Can a private limited company or a partnership firm get registration or prior permission under FCRA, 2010?
Ans. Yes, a private limited company too may seek prior permission/registration for receiving foreign funds in case they wish to do some work useful to society at some point of time.
Whether an individual or a Hindu Undivided Family (HUF) can be given registration or prior permission to accept foreign contribution in terms of section 11 of FCRA, 2010?
Ans. Yes. The definition of the ‘person’ in the Foreign Contribution (Regulation) Act, 2010 includes any individual and a ‘Hindu Undivided Family’ among others. As such an Individual or an HUF is also eligible to apply for prior permission to accept foreign contribution.
Whether foreigners can be appointed as Executive Committee members of an association seeking registration or prior permission?

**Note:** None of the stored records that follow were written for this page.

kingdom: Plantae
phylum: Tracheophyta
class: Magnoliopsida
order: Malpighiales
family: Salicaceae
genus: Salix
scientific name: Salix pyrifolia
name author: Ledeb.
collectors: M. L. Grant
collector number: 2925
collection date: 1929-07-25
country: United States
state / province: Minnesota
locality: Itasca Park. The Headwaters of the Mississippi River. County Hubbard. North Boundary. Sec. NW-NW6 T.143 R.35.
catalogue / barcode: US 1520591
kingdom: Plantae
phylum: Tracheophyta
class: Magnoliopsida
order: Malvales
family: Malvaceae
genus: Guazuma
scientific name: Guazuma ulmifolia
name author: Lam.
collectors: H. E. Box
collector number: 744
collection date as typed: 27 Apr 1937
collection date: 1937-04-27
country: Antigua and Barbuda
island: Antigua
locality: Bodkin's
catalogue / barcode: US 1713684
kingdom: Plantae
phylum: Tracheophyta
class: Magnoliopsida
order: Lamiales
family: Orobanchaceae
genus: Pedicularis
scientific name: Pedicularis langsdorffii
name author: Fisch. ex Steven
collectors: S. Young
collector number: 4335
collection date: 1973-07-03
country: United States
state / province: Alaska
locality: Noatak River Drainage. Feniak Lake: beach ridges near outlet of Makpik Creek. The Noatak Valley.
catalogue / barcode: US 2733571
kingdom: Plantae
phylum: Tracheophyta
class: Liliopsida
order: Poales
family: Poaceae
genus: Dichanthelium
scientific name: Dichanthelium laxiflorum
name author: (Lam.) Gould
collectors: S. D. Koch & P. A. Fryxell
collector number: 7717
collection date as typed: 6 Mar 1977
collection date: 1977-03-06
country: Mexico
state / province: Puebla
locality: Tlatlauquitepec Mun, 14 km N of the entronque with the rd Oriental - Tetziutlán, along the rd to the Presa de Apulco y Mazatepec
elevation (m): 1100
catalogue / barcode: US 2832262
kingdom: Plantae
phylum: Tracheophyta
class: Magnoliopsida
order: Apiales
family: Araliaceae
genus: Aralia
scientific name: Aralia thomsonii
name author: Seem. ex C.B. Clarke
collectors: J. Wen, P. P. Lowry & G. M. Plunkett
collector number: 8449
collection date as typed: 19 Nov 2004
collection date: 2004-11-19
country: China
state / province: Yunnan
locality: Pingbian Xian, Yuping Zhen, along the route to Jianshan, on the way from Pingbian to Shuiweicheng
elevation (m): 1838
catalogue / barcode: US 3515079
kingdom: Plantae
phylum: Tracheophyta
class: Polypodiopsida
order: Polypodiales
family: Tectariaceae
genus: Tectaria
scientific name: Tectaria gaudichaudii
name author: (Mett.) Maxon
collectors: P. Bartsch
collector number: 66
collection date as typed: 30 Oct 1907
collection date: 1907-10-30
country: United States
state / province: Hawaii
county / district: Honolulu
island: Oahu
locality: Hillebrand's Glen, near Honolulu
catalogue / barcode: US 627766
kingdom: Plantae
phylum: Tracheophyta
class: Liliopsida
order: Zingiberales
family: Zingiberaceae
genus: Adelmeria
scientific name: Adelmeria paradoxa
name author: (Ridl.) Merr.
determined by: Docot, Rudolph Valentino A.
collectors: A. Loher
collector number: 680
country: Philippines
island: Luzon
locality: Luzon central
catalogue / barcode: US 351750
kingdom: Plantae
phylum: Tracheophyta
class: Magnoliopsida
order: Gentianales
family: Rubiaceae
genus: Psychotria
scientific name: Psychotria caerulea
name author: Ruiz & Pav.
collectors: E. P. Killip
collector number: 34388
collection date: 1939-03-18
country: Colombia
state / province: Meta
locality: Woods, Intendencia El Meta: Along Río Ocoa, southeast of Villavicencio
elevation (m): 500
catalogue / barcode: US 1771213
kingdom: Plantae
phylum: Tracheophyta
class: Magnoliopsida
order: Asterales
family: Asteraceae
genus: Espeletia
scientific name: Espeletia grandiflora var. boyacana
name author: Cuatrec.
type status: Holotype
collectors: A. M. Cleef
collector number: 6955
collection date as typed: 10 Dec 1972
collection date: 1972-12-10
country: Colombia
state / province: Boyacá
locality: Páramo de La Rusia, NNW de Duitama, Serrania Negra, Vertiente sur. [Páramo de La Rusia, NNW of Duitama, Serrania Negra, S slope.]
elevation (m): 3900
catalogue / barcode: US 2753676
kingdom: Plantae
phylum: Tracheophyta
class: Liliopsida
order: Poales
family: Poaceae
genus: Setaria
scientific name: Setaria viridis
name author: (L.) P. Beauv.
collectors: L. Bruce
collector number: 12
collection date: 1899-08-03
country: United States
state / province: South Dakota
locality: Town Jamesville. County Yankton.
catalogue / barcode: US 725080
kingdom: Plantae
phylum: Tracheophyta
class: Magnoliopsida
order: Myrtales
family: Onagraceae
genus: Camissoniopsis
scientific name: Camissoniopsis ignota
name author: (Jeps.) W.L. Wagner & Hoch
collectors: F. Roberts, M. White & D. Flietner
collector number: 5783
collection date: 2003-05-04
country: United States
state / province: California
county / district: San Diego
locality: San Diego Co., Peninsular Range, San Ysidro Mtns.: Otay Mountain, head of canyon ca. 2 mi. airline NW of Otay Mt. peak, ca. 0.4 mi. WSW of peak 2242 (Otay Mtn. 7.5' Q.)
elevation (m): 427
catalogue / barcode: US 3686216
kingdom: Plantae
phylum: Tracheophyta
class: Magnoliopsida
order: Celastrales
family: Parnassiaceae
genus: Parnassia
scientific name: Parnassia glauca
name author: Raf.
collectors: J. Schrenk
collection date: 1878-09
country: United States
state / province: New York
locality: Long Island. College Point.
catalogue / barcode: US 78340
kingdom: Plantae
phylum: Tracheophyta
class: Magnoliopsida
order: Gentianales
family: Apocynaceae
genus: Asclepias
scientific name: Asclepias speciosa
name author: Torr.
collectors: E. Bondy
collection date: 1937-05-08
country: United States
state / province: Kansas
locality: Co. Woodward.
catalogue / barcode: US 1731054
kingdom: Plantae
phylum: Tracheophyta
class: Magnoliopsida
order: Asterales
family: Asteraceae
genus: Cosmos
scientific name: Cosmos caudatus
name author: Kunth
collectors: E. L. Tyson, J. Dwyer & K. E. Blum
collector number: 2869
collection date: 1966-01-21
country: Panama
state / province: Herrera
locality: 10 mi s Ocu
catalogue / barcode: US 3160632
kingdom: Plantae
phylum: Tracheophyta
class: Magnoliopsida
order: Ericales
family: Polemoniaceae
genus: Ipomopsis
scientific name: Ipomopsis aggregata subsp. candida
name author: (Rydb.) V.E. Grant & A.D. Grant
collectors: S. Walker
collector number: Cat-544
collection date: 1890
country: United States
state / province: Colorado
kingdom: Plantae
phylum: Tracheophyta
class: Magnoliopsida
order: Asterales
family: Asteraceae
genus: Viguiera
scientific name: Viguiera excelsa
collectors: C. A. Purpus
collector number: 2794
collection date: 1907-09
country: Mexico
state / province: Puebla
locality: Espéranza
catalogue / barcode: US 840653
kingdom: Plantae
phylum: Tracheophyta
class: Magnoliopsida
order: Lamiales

Ans. Organizations having foreign nationals, other than of Indian origin, as members of their executive committees or governing bodies are generally NOT permitted to receive foreign contribution. However, foreigners may be allowed to be associated with such associations in an ex-officio capacity, if they are representing multilateral bodies, foreign contribution from whom is exempted from the purview of the Foreign Contribution (Regulation) Act, 2010, or in a purely honorary capacity depending upon the person’s stature in his/her field of activity. Relaxation may be considered on case to case basis by an authority higher than the competent authority, if any of the following grounds is met:
i. the foreigner is married to an Indian citizen;
ii. the foreigner has been living and working in India for at least five years;
iii. the foreigner has made available his/her specialized knowledge, especially in the medical and health related fields on a voluntary basis in India, in the past;
iv. the foreigner is a part of the Board of Trustees/Executive Committee in terms of the provisions in an inter-governmental agreement;
v. the foreigner is part of the Board of Trustees/Executive Committee, in an ex-officio capacity representing a multilateral body which is exempted from the definition of foreign source.
Whether Government servants, Judges and employees of a Government owned/controlled company/body can be on the executive committees/boards of an association?
Yes. The legal entity of a ‘person’ under FCRA, 2010 is distinct from an individual person. Therefore, individuals who cannot receive foreign contribution may happen to be on the executive committees/boards of such an association.